(Data for this task Opens)

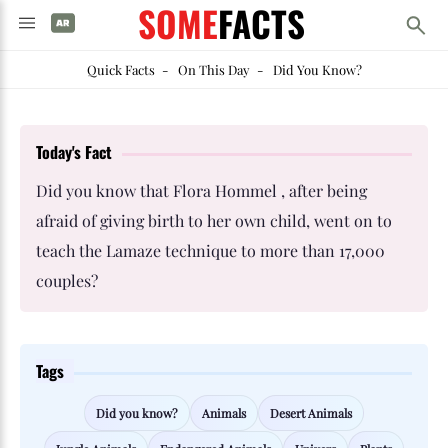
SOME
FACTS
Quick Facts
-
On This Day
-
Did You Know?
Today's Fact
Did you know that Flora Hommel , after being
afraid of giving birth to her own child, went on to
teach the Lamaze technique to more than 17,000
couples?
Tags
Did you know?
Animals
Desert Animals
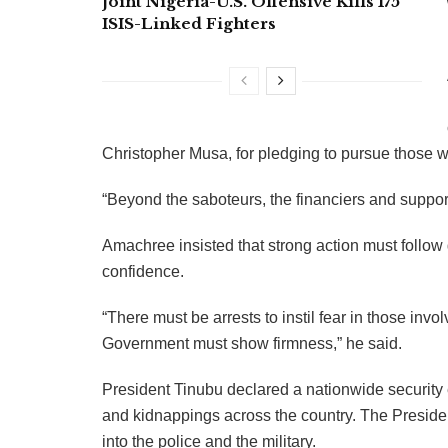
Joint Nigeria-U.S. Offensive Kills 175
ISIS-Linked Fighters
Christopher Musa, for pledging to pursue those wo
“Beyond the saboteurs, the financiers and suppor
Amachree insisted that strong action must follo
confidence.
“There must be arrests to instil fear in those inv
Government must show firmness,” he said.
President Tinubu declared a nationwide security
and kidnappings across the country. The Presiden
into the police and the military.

(Data for this task Closes)
(Data for this task Opens)

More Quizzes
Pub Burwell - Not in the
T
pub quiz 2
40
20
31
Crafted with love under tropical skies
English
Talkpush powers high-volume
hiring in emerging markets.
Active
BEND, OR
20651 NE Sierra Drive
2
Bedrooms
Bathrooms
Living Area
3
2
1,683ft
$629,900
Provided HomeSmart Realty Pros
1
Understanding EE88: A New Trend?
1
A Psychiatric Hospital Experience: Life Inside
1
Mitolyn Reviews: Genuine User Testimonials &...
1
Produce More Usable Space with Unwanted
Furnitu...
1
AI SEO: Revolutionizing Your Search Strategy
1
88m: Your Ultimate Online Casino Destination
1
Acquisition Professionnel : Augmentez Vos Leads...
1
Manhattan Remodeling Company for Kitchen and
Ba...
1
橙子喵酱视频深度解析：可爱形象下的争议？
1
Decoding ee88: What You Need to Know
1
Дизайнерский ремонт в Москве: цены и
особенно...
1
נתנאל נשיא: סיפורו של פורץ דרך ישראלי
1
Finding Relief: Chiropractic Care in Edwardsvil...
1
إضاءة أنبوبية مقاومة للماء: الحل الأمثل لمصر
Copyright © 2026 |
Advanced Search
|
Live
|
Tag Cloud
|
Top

(Data for this task Closes)
(Data for this task Opens)

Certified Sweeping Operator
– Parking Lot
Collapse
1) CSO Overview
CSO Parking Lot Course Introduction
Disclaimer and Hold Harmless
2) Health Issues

(Data for this task Closes)

**Activity**
Go through the entries above and copy out every line that includes the word "those".

**Task output**
Christopher Musa, for pledging to pursue those wo
“There must be arrests to instil fear in those inv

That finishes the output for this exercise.